Union fury at Asda ‘fortune’
Jump in profits sparks anger at contract changes
ASDA was accused of “making a fortune on the backs of its loyal workforce” after it posted a 13 per cent jump in profits.
Newly published accounts showed the supermarket giant made almost £805million last year. Nine bosses got nearly £12million between them in pay and share-based rewards. Its chief executive is Roger Burnley.
The accounts were published on the day fresh protests were staged at Asda stores across the UK over a controversial new employment contract for workers.
It will see Asda workers’ hourly rate rise to £9 but they will lose their paid breaks. Staff who don’t sign by November 2 risk being sacked.
Accounts for Asda Group Ltd at Companies House revealed revenues rose 3.1 per cent to just under £23billion last year, with profits up from £712.6million in 2017.
They also showed that Asda’s workforce fell by almost 5800 to 150,176 last year.
Gary Carter, national officer at the GMB union, said: “Asda is making a fortune on the backs of its loyal workforce. But instead of rewarding them, bosses are forcing them to choose between signing a brutal contract or getting the sack in time for Christmas. Asda can more than afford to offer dedicated, longserving staff a better deal.”

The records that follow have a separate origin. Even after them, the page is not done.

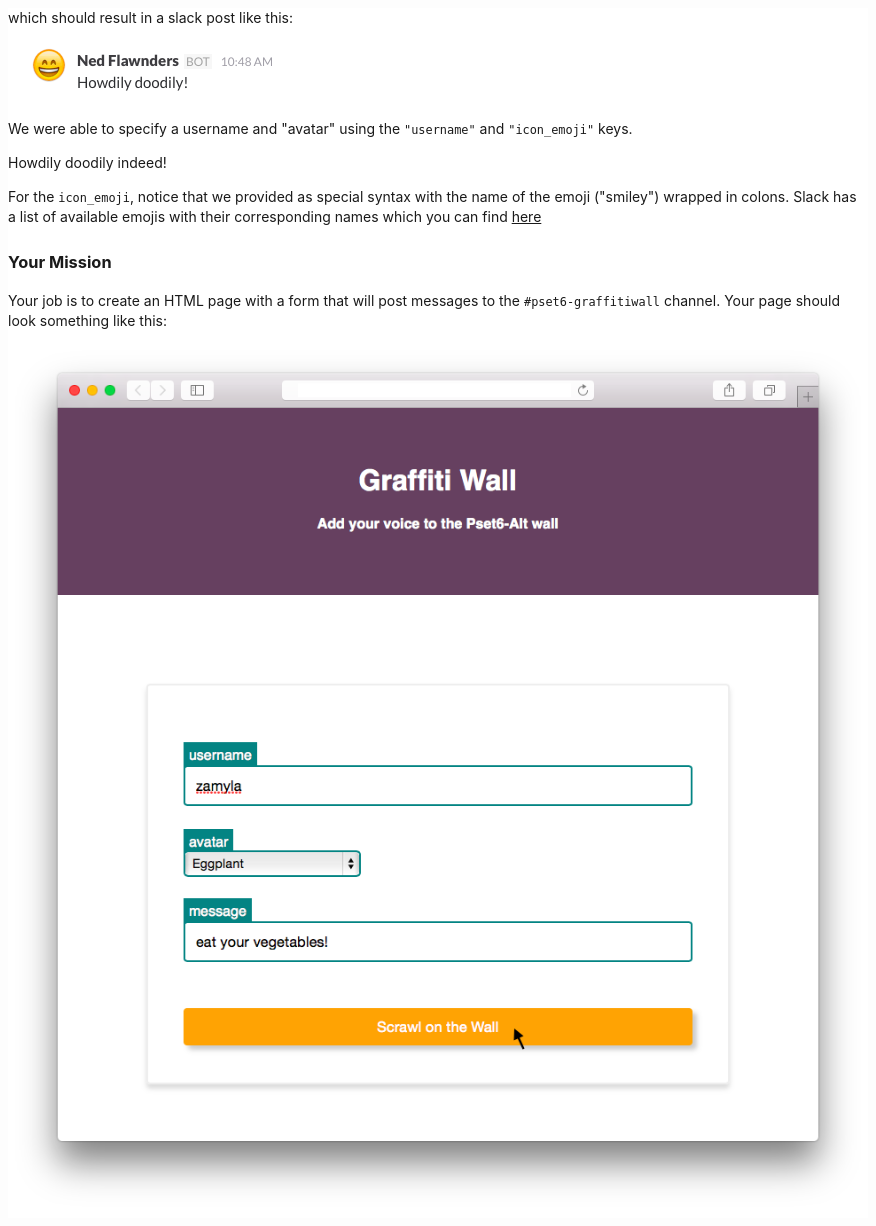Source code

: which should result in a slack post like this:

<img src="screenshots/curlresult2.png"/>

We were able to specify a username and "avatar" using the `"username"` and `"icon_emoji"` keys.

Howdily doodily indeed! 

For the `icon_emoji`, notice that we provided as special syntax with the name of the emoji ("smiley") wrapped in colons. Slack has a list of available emojis with their corresponding names which you can find <a href="http://www.emoji-cheat-sheet.com/">here</a>

### Your Mission

Your job is to create an HTML page with a form that will post messages to the `#pset6-graffitiwall` channel. Your page should look something like this:

<img src="screenshots/graffiti.png"/>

Asda, owned by US giant Walmart, said directors’ pay was linked to the firm’s performance and that staff shared a bonus. On the contract change, it said: “This contract is about increasing the take-home pay of more than 100,000 retail colleagues through an investment of more than £80million, and ensuring that everyone doing the same job is on the same terms and conditions. The overwhelming majority of our colleagues from across all our stores have signed on to the new contracts.”